Metin.
+ + + + +
SÜLEYMÂN HİLMİ TUNAHAN
Son
devir din âlim ve velîlerinden. Adı Süleymân Hilmi, soyadı Tunahan'dır. Babası
zamânın müderrislerinden Hâfız Osman Efendidir. Soyu Fâtih Sultan Mehmed Hanın
"Tuna Hanı" olarak tâyin ettiği ve kendi kız kardeşi ile evlendirdiği İdris Beye
dayanmaktadır. 1888 (H.1306) senesinde Silistre'nin Ferhatlar köyünde doğdu.
1959 (H.1379) senesinde İstanbul'da vefât etti. Karacaahmed Kabristanındadır.
Babası
Osman Efendi tahsîlini İstanbul'da tamamladıktan sonra Silistre'ye giderek
meşhûr Satırlı Medresesinde yıllarca müderrislik yaptı.
+ + + + +
(Toplanan veriler)

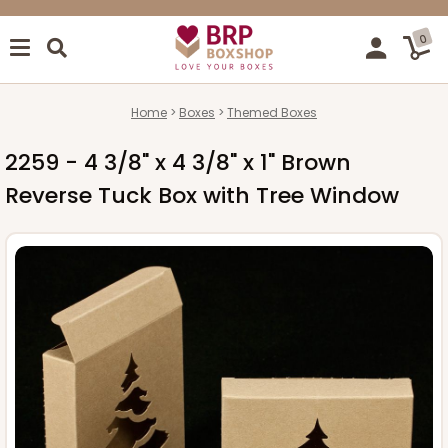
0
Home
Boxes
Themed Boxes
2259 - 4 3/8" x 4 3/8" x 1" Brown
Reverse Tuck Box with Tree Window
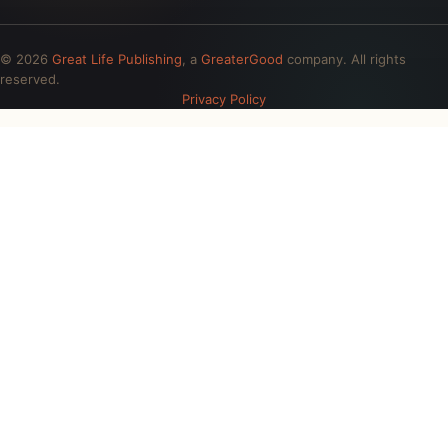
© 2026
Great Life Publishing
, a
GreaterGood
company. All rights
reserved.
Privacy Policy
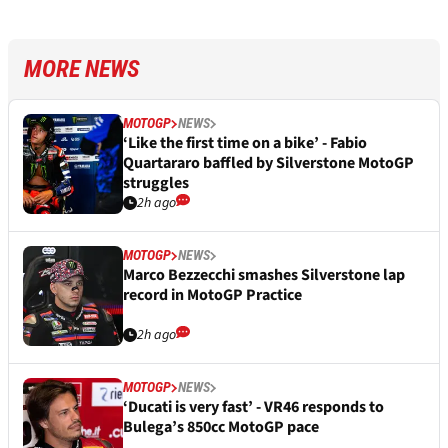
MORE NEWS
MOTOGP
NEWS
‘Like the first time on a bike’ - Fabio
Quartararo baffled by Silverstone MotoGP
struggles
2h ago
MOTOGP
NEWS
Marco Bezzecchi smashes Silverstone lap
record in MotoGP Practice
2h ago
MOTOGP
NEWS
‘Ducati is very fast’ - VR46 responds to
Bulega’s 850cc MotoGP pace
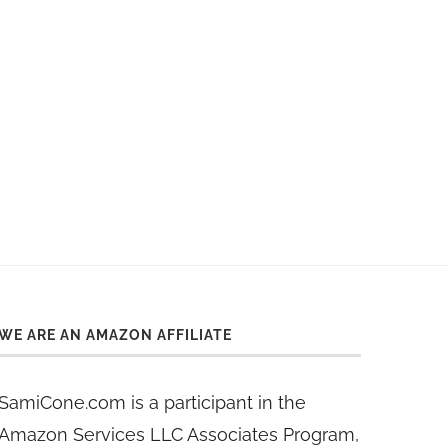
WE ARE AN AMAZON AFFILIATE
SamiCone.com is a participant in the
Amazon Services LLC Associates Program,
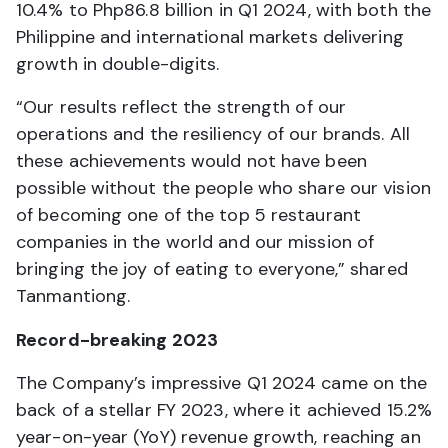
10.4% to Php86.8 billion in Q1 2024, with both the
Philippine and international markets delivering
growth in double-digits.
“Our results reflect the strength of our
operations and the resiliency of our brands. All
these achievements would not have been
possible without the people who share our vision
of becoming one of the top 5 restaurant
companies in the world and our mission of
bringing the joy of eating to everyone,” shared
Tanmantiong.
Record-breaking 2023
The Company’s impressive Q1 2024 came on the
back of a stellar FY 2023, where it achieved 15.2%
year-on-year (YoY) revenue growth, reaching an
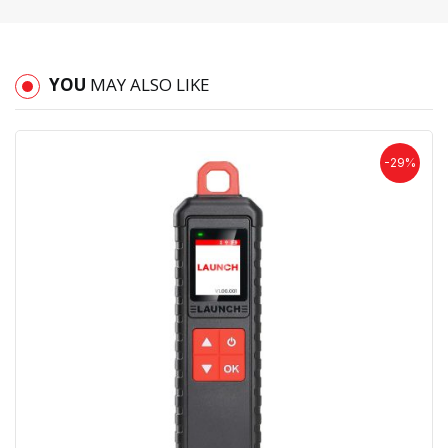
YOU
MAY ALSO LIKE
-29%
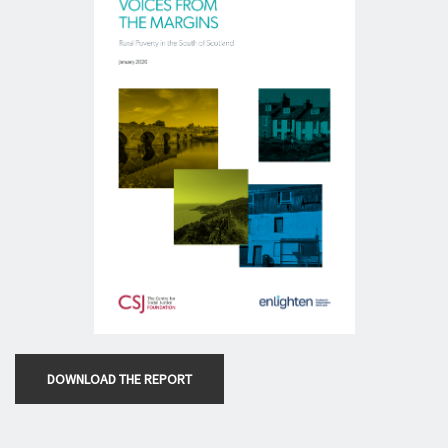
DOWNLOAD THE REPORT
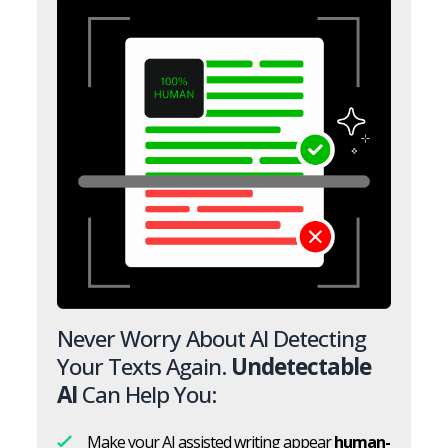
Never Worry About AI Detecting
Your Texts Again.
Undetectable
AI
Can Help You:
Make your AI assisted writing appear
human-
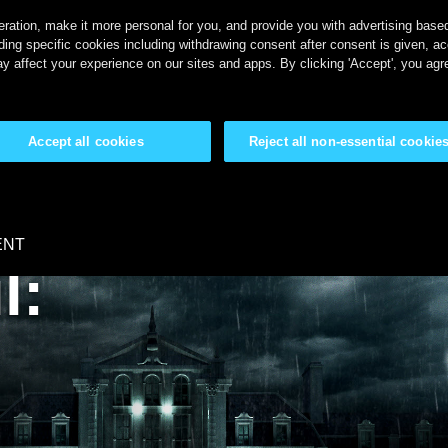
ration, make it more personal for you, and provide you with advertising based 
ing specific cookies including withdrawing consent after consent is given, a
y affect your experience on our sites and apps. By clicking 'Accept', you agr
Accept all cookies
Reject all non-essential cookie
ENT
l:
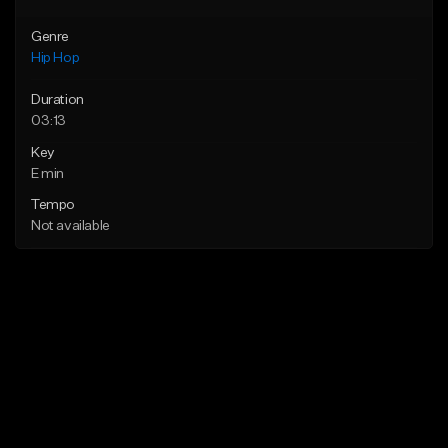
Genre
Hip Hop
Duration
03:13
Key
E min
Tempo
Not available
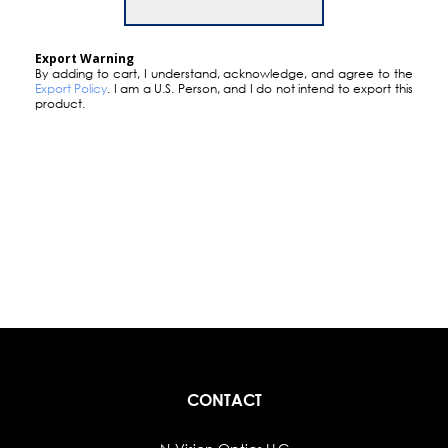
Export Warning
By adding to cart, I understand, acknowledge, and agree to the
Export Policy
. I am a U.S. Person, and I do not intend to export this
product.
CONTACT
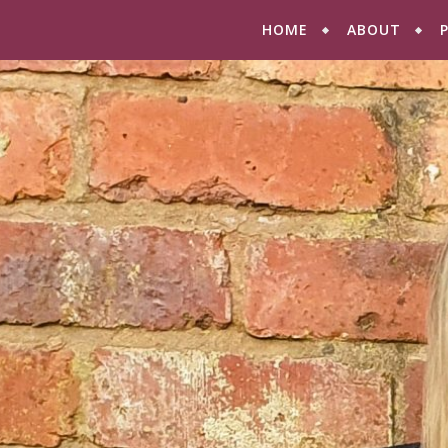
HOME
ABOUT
+ + + + +
Süleymân Hilmi Tunahan'ı anlatan metinde "SÜLEYMÂN HİLMİ TUNAHAN" sözlerini içeren yerle açılıp "yıllarca müderrislik yaptı." ile kapanan bölümü hiçbir değişiklik yapmadan yineleyin.

SÜLEYMÂN HİLMİ TUNAHAN
Son
devir din âlim ve velîlerinden. Adı Süleymân Hilmi, soyadı Tunahan'dır. Babası
zamânın müderrislerinden Hâfız Osman Efendidir. Soyu Fâtih Sultan Mehmed Hanın
"Tuna Hanı" olarak tâyin ettiği ve kendi kız kardeşi ile evlendirdiği İdris Beye
dayanmaktadır. 1888 (H.1306) senesinde Silistre'nin Ferhatlar köyünde doğdu.
1959 (H.1379) senesinde İstanbul'da vefât etti. Karacaahmed Kabristanındadır.
Babası
Osman Efendi tahsîlini İstanbul'da tamamladıktan sonra Silistre'ye giderek
meşhûr Satırlı Medresesinde yıllarca müderrislik yaptı.